1977 – Hossa will keinen echten Tannenbaum mehr. “Ist doch doof, wenn der 20 Jahre lebt und hier dann in zwei Wochen stirbt”. Muttern kauft einen zusammensteckbaren Weihnachtsbaum. Sie besteht aber auf echte Bienenwachskerzen, der Vater auf seinen Whisky – und fällt dank diesem noch vor der Bescherung um. Als der Baum in Flammen aufgeht und dann zu einem gigantischen Plastikklumpen verschmilzt, wird er über den Balkon entsorgt. Hossa schnappt sich den Wassereimer und löscht den Vater.

1980 – Der inzwischen aus der Kirche ausgetretene Hossa weigert sich, “an diesem kapitalistischen Konsumrausch-Fest” teilzunehmen. Er schließt sich in sein Zimmer ein und singt sehr laut und sehr falsch “Die Internationale”.

1983 – Das erste Weihnachten in der Kommune auf dem Land. Zu Hossas Erstaunen bestehen zwei der Frauen auf einen Weihnachtsbaum. “Wegen der Gemütlichkeit”, sagen sie. “Bürgerliche Gefühlsduselei”, sagt Hossa.

1984 – Hossa besteht darauf, den Weihnachtsbaum im Gemeinschaftszimmer schmücken zu dürfen. Als die Wohngemeinschaft am “Scheinheiligen Abend” eintritt, steht sie einem mit Osterhasen-Figuren, leeren Bierdosen, Klopapier (unbenutzt!), Präservativen und Karotten “geschmückten” Baum gegenüber.
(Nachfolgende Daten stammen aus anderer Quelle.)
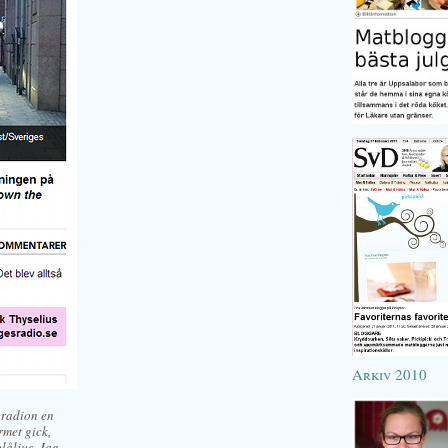
Arkiv 2010
 radion en
rmet gick,
låljus. Jag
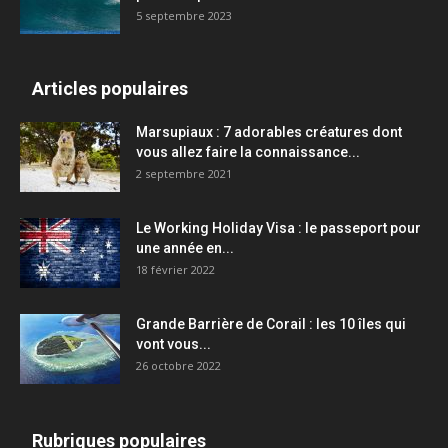
5 septembre 2023
Articles populaires
Marsupiaux : 7 adorables créatures dont
vous allez faire la connaissance...
2 septembre 2021
Le Working Holiday Visa : le passeport pour
une année en...
18 février 2022
Grande Barrière de Corail : les 10 îles qui
vont vous...
26 octobre 2022
Rubriques populaires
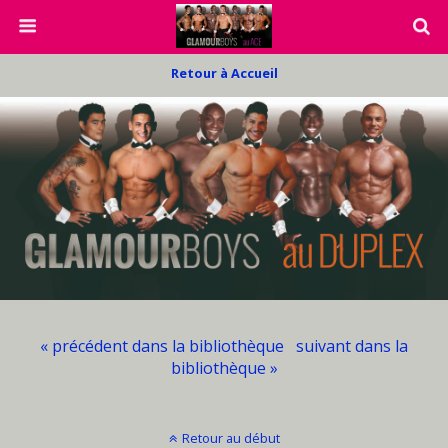
Retour à Accueil
« précédent dans la bibliothèque
suivant dans la
bibliothèque »
Retour au début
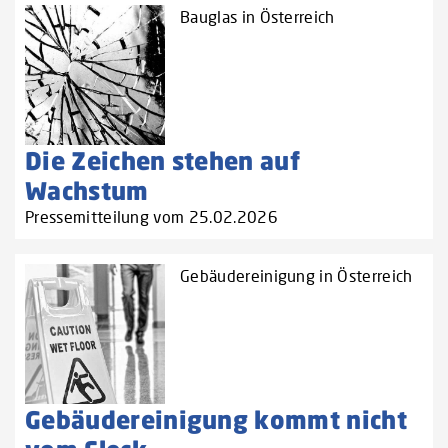
Bauglas in Österreich
Die Zeichen stehen auf
Wachstum
Pressemitteilung vom 25.02.2026
Gebäudereinigung in Österreich
Gebäudereinigung kommt nicht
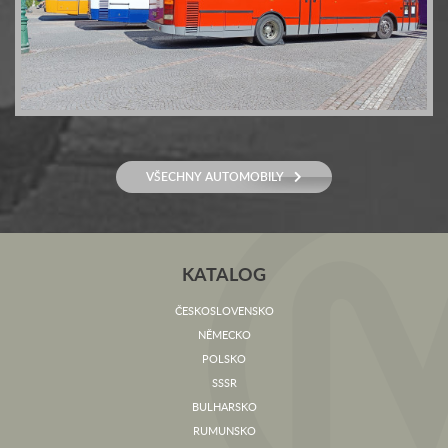
VŠECHNY AUTOMOBILY
KATALOG
ČESKOSLOVENSKO
NĚMECKO
POLSKO
SSSR
BULHARSKO
RUMUNSKO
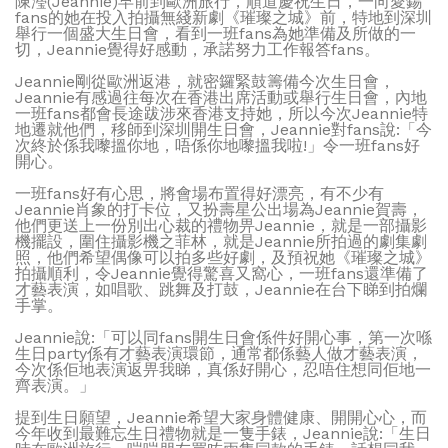
陳瀅(Jeannie)早前到歐洲旅行，順道慶祝生日，一向愛錫
fans的她在投入拍攝無綫新劇《璀璨之城》前，特地到深圳
舉行一個盛大生日會，看到一班fans為她準備及所做的一
切，Jeannie覺得好感動，承諾努力工作報答fans。
Jeannie剛從歐洲返港，就密鑼緊鼓籌備今次生日會，
Jeannie有感過往每次在香港出席活動或舉行生日會，內地
一班fans都會長途跋涉來香港支持她，所以今次Jeannie特
地遷就他們，移師到深圳開生日會，Jeannie對fans說:「今
次終於係我嚟搵你地，唔係你地嚟搵我啦!」令一班fans好
開心。
一班fans好有心思，將會場布置得好漂亮，有不少有
Jeannie肖象的打卡位，又扮壽星公出場為Jeannie賀壽，
他們更送上一份別出心裁的禮物畀Jeannie，就是一部攝影
機擺設，圍住攝影機之菲林，就是Jeannie所拍過的劇集劇
照，他們希望偶像可以拍多些好劇，及預祝她《璀璨之城》
拍攝順利，令Jeannie覺得驚喜又窩心，一班fans還準備了
才藝表演，如唱歌、跳舞及打鼓，Jeannie在台下睇到拍爛
手掌。
Jeannie說:「可以同fans開生日會係件好開心事，第一次喺
生日party係有才藝表演環節，通常都係藝人做才藝表演，
今次係佢地表演返畀我睇，真係好開心，忍唔住想同佢地一
齊表演。」
提到生日願望，Jeannie希望大家身體健康、開開心心，而
今年收到最難忘生日禮物就是一隻手錶，Jeannie說:「生日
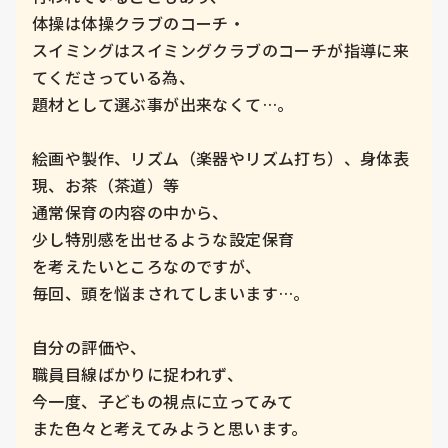
体操は体操クラブのコーチ・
Der Pulli … ohne Worte … (Foto: Hossa)

1985 – Hossa flüchtet vor dem Weihnachtsfest mit seiner Freundin Karin in ein dänisches Ferienhaus in “die absolute Einsamkeit”. Ausgemacht ist: Keine Geschenke!
Karin schenkt Hossa eine elektrische Schreibmaschine. Hossa nimmt sie freudestrahlend an und beschenkt Karin mit einem “Original dänischen Weihnachtspulli”. Karin freut sich sehr.
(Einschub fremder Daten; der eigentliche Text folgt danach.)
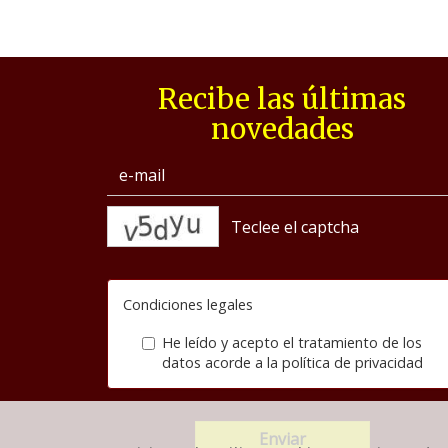
Recibe las últimas
novedades
captcha
Condiciones legales
He leído y acepto el tratamiento de los
datos acorde a la
política de privacidad
Enviar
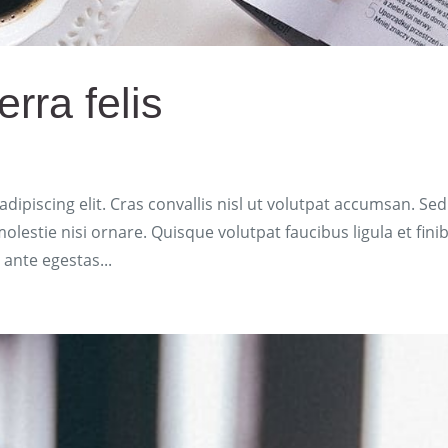
rra felis
ipiscing elit. Cras convallis nisl ut volutpat accumsan. Sed
olestie nisi ornare. Quisque volutpat faucibus ligula et fini
 ante egestas...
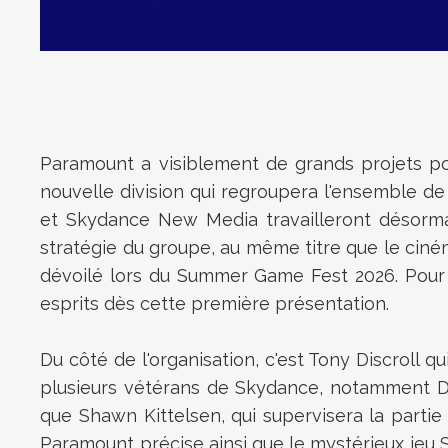
Paramount a visiblement de grands projets pou
nouvelle division qui regroupera l'ensemble de
et Skydance New Media travailleront désormai
stratégie du groupe, au même titre que le ciném
dévoilé lors du Summer Game Fest 2026. Pour l'i
esprits dès cette première présentation.
Du côté de l'organisation, c'est Tony Discrol
plusieurs vétérans de Skydance, notamment Da
que Shawn Kittelsen, qui supervisera la partie 
Paramount précise ainsi que le mystérieux jeu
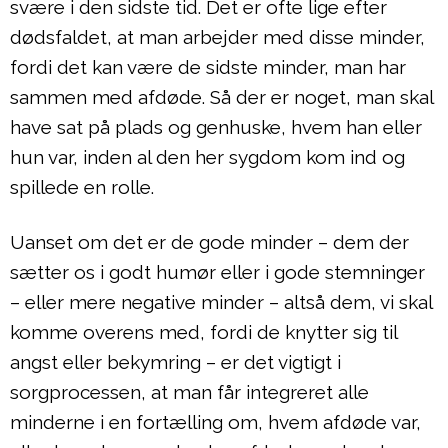
svære i den sidste tid. Det er ofte lige efter
dødsfaldet, at man arbejder med disse minder,
fordi det kan være de sidste minder, man har
sammen med afdøde. Så der er noget, man skal
have sat på plads og genhuske, hvem han eller
hun var, inden al den her sygdom kom ind og
spillede en rolle.
Uanset om det er de gode minder – dem der
sætter os i godt humør eller i gode stemninger
– eller mere negative minder – altså dem, vi skal
komme overens med, fordi de knytter sig til
angst eller bekymring – er det vigtigt i
sorgprocessen, at man får integreret alle
minderne i en fortælling om, hvem afdøde var,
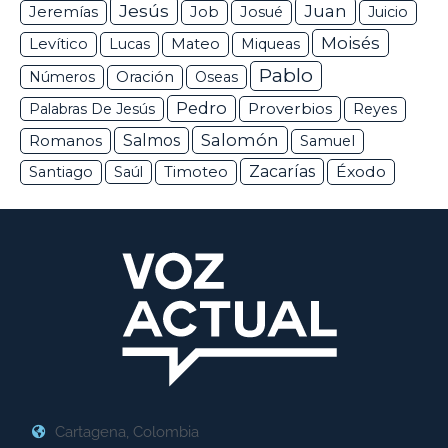
Jesús
Juan
Jeremías
Job
Josué
Juicio
Moisés
Levítico
Lucas
Mateo
Miqueas
Pablo
Números
Oración
Oseas
Pedro
Proverbios
Palabras De Jesús
Reyes
Salomón
Romanos
Salmos
Samuel
Zacarías
Éxodo
Santiago
Saúl
Timoteo
Cartagena, Colombia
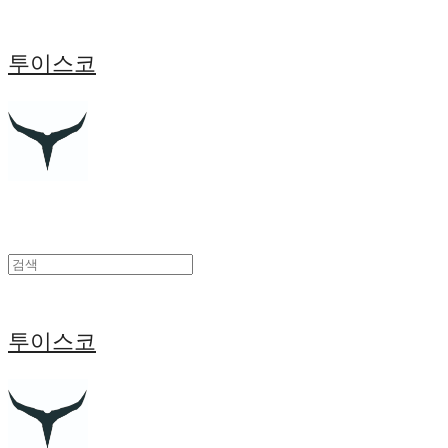
투이스코
투이스코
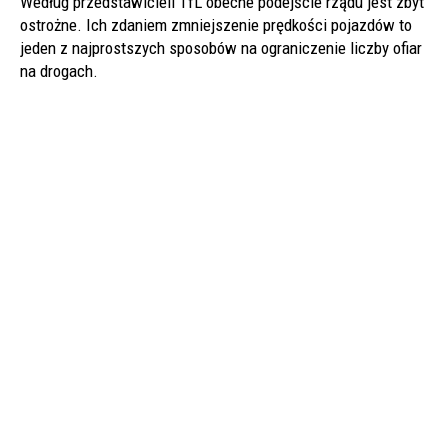
Według przedstawicieli TfL obecne podejście rządu jest zbyt
ostrożne. Ich zdaniem zmniejszenie prędkości pojazdów to
jeden z najprostszych sposobów na ograniczenie liczby ofiar
na drogach.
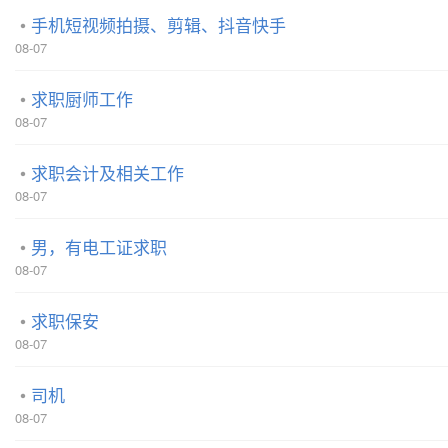
手机短视频拍摄、剪辑、抖音快手
08-07
求职厨师工作
08-07
求职会计及相关工作
08-07
男，有电工证求职
08-07
求职保安
08-07
司机
08-07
1986 – Karin schenkt Hossa kurz vor dem Fest einen Sohn: Finn.

1987 – Die junge Familie zieht wieder in die Stadt. Aufgrund von akutem Wohnungsmangel, werden sie Mitglieder eines Wohnprojekts. Dort gibt es kein Weihnachtsfest, stattdessen ein Plenum.

Adventsgesteck von Muttern: Einfach und schön!
Foto: Meine Mum(m) … ;-))

1990 – Das erste wiedervereinigte Weihnachtsfest. Das Wohnprojekt ist nahezu menschenleer, denn die meisten sind dann doch über die Feiertage zu ihren Eltern gefahren. Karin, Hossa und Finn verzichten auf einen Baum. Finn hat im nahegelegen Park abgebrochene Tannenzweige gesammelt und bastelt einen Adventskranz. “Aber ohne Kerzen”, mahnt Hossa.

Ho – ho – hossa !!! (Foto: Hossa)

1992 – Finn und die anderen Kinder aus dem “Alternativen Kinderladen Wurzelzwerge” und dem besetzten Haus, bestehen auf einen “richtigen Weihnachtsmann”. Sie beschließen zusammen im “AKW” zu feiern und schmücken den Tannenbaum mit Papierschlangen, selbstgebastelten Strohsternen, frisch gebackenen Keksen und kandierten Obstscheiben.
Hossa mimt den Weihnachtsmann.

Auf dem Rückweg sagt sein Sohn Finn: “Du warst ein prima Weihnachtsmann, Hossa. Du hättest nur andere Stiefel tragen sollen”.